→ **課題の目的**
提示された抜粋によると、Oracleが管理するジョブまたはタスクは何と呼ばれますか。お答えください。

→ **提示された抜粋**
• • • • •
この章では、トランザクション処理の実行方法について説明します。Oracleデータに対する変更の確定または取消しを制御する方法を含めて、データベースの整合性を保つための基本的な技術を学習します。次の内容について説明します。

7.1 基本用語

トランザクションの説明に入る前に、この項で定義されている用語に慣れる必要があります。

Oracleが管理するジョブまたはタスクは、セッションと呼ばれます。アプリケーション・プログラムまたはOracle Formsなどのツールを実行してOracleに接続すると、ユーザー・セッションが開始されます。Oracleでは、ユーザー・セッションを同時に機能させ、コンピュータ・リソースを共有できます。そのために、Oracleでは同時実行性、つまり多数のユーザーによる同じデータベースへのアクセスを制御する必要があります。同時実行性の制御が十分でないと、データの整合性が失われる可能性があります。つまり、データや構造への変更が誤って行われる可能性があります。
• • • • •
(身体または手のキーポイントデータ)
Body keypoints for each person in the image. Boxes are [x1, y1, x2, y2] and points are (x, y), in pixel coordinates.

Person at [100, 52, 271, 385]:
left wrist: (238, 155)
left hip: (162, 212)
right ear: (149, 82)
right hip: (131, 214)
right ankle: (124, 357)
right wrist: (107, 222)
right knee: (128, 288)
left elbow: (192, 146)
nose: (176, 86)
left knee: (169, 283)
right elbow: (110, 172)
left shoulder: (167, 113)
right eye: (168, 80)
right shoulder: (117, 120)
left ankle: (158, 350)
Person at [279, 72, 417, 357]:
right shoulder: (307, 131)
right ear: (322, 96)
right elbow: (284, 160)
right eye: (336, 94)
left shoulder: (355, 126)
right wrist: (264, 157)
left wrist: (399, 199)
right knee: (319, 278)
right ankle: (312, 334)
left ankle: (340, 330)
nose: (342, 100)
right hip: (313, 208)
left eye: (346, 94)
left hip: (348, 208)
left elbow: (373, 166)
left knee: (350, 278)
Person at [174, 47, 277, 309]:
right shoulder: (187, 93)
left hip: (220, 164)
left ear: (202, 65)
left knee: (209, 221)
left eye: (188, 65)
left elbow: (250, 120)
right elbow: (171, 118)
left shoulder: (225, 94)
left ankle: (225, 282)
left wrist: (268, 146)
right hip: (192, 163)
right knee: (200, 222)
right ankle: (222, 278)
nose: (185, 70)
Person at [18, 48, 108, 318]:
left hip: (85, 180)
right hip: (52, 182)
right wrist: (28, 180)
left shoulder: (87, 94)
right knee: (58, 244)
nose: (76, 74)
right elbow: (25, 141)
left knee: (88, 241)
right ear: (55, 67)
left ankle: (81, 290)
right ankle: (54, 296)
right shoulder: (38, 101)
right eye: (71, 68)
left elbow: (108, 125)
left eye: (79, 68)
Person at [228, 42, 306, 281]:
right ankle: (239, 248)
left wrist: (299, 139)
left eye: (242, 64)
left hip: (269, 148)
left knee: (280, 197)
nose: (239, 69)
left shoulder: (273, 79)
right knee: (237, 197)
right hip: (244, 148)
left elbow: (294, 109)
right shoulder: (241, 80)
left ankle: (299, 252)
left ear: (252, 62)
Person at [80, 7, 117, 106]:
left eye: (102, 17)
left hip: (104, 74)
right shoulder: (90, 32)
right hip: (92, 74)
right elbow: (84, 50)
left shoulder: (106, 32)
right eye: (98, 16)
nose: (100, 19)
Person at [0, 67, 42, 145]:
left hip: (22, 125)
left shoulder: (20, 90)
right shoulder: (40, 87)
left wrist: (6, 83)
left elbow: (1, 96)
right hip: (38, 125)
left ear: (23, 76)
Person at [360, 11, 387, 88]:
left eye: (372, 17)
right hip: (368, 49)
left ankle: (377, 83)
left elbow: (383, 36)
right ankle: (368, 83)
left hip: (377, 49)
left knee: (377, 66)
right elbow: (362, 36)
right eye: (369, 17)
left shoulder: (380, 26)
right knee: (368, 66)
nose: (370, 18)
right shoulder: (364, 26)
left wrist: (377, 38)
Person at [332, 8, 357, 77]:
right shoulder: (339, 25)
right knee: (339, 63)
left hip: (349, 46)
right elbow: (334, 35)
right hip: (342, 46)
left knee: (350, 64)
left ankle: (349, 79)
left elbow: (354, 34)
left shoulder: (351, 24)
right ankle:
• • • • •
→ **課題への回答**
セッションと呼ばれます。